**Work instruction**.
Except for the pictures, reproduce the records word for word.

**Dataset entries**.
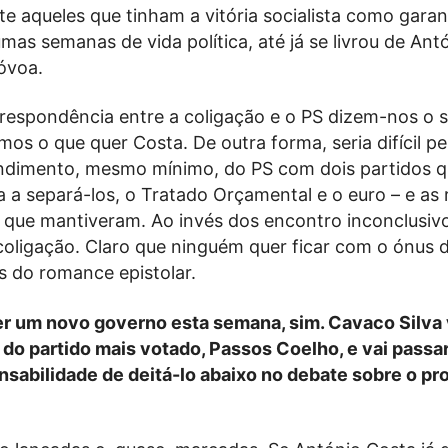
nte aqueles que tinham a vitória socialista como garant
as semanas de vida política, até já se livrou de Ant
óvoa.
respondência entre a coligação e o PS dizem-nos o s
os o que quer Costa. De outra forma, seria difícil p
ndimento, mesmo mínimo, do PS com dois partidos 
a separá-los, o Tratado Orçamental e o euro – e as 
’ que mantiveram. Ao invés dos encontro inconclusiv
coligação. Claro que ninguém quer ficar com o ónus 
s do romance epistolar.
ter um novo governo esta semana, sim. Cavaco Silva 
 do partido mais votado, Passos Coelho, e vai passa
nsabilidade de deitá-lo abaixo no debate sobre o p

**Result of the task**.
nte aqueles que tinham a vitória socialista como garant
as semanas de vida política, até já se livrou de Ant
óvoa.
respondência entre a coligação e o PS dizem-nos o s
os o que quer Costa. De outra forma, seria difícil p
ndimento, mesmo mínimo, do PS com dois partidos 
a separá-los, o Tratado Orçamental e o euro – e as 
’ que mantiveram. Ao invés dos encontro inconclusiv
coligação. Claro que ninguém quer ficar com o ónus 
s do romance epistolar.
ter um novo governo esta semana, sim. Cavaco Silva 
 do partido mais votado, Passos Coelho, e vai passa
nsabilidade de deitá-lo abaixo no debate sobre o p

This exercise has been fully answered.